Черезъ нѣсколько часовъ приговоръ былъ приведенъ въ исполненіе. Капитанъ графъ Рошешуаръ распоряжался казнью. Когда она была совершена, одинъ англичанинъ позволилъ себѣ неслыханное варварство: лошадь, на которой онъ сидѣлъ верхомъ, перешла черезъ трупъ Нея.
Жена маршала до послѣдней минуты надѣялась на помилованіе. Утромъ она приводила къ Нею его четверыхъ дѣтей и, простившись съ нимъ, поспѣшила въ Тюльери съ челобитной. Ее задержали въ пріемной короля, пока не пришло извѣстіе о совершившейся казни. Тогда герцогъ Дюрасъ осторожно сообщилъ ей это извѣстіе, прибавивъ, что аудіенція ея у короля теперь уже не имѣетъ смысла.
Ней въ глазахъ бонапартистовъ сдѣлался мученикомъ. Тамъ, гдѣ его разстрѣляли, за обсерваторіей, стоитъ теперь его памятникъ.
Политическіе процессы, какъ показываетъ и этотъ примѣръ, никогда не производятъ впечатлѣнія торжества правосудія. Они всегда являются актами произвола.

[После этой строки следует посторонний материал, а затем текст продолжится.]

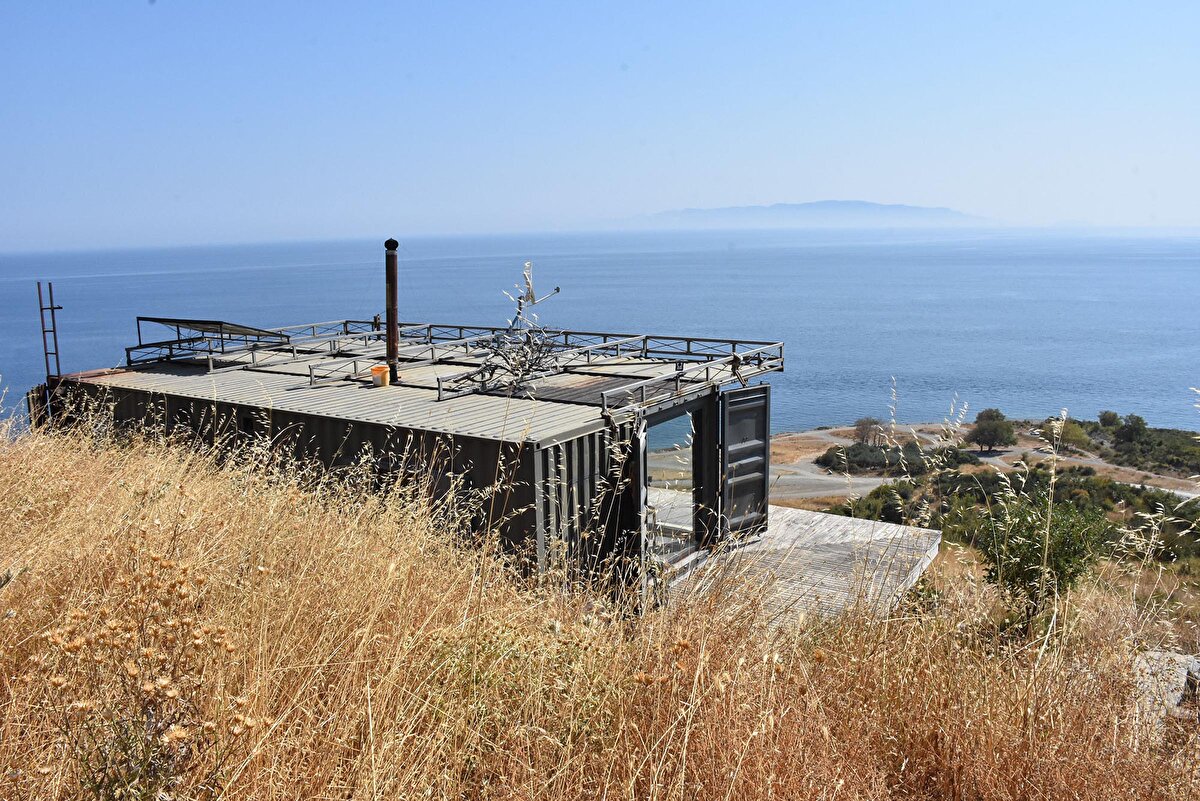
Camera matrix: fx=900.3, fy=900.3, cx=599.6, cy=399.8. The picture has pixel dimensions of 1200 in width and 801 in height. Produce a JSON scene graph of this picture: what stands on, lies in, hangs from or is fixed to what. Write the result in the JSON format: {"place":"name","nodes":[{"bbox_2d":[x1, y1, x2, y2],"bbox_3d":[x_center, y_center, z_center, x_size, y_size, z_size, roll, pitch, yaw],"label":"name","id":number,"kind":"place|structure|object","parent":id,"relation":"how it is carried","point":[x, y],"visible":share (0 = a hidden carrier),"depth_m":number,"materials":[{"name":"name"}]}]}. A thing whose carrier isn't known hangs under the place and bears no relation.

Почти можно признать счастьемъ для обѣихъ сторонъ, не только для подлежащаго карѣ, но и для наказующей власти, когда приговоръ постановляется заочно. Въ Европѣ не мало видныхъ государственныхъ дѣятелей, бывшихъ скомпрометированными въ дни революцій и считавшихся политическими преступниками. Тѣмъ большей политической ошибкой представляется казнь Нея во Франціи 1815 г., что тамъ въ теченіе какихъ нибудь 15 мѣсяцевъ перемѣнились четыре правительства, не считая временныхъ, и всѣ четыре пользовались услугами одного и того же персонала и однихъ и тѣхъ же военныхъ. Гдѣ тутъ было искать надлежащаго критерія для отреченія, невѣрности, измѣны?